YOUR GOAL
Lift out each line of the data that holds "TikTok".
(Beginning of EXERCISE MATERIAL)
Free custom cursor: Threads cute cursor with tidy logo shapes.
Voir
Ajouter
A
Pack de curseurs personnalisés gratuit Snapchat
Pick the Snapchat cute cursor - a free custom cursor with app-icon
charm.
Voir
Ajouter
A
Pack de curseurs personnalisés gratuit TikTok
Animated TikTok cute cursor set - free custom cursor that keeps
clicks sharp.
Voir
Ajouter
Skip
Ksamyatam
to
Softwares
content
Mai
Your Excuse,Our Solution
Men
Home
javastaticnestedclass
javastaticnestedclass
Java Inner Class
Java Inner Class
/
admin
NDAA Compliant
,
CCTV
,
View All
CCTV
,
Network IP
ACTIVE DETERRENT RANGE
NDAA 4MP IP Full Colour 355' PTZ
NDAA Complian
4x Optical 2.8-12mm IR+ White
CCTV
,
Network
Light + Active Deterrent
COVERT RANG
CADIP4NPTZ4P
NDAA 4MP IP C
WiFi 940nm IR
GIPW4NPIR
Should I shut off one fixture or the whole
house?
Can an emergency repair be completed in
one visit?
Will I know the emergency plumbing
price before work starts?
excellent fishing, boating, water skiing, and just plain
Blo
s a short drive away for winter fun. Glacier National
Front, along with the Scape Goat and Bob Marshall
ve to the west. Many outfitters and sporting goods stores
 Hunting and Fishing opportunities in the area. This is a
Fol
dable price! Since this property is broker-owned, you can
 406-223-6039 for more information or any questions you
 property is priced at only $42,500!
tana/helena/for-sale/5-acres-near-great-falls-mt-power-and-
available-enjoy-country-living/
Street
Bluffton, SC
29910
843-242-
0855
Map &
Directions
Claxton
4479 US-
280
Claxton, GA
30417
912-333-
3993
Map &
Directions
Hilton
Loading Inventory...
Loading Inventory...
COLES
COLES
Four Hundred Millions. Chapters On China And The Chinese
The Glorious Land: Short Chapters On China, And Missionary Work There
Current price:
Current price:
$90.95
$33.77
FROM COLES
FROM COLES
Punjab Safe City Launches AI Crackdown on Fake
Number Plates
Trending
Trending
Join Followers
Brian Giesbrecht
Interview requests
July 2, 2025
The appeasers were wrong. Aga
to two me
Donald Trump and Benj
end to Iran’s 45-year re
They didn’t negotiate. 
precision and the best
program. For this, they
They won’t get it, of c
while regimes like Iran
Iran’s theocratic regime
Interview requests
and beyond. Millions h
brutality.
(End of EXERCISE MATERIAL)
TASK RESPONSE
Pack de curseurs personnalisés gratuit TikTok
Animated TikTok cute cursor set - free custom cursor that keeps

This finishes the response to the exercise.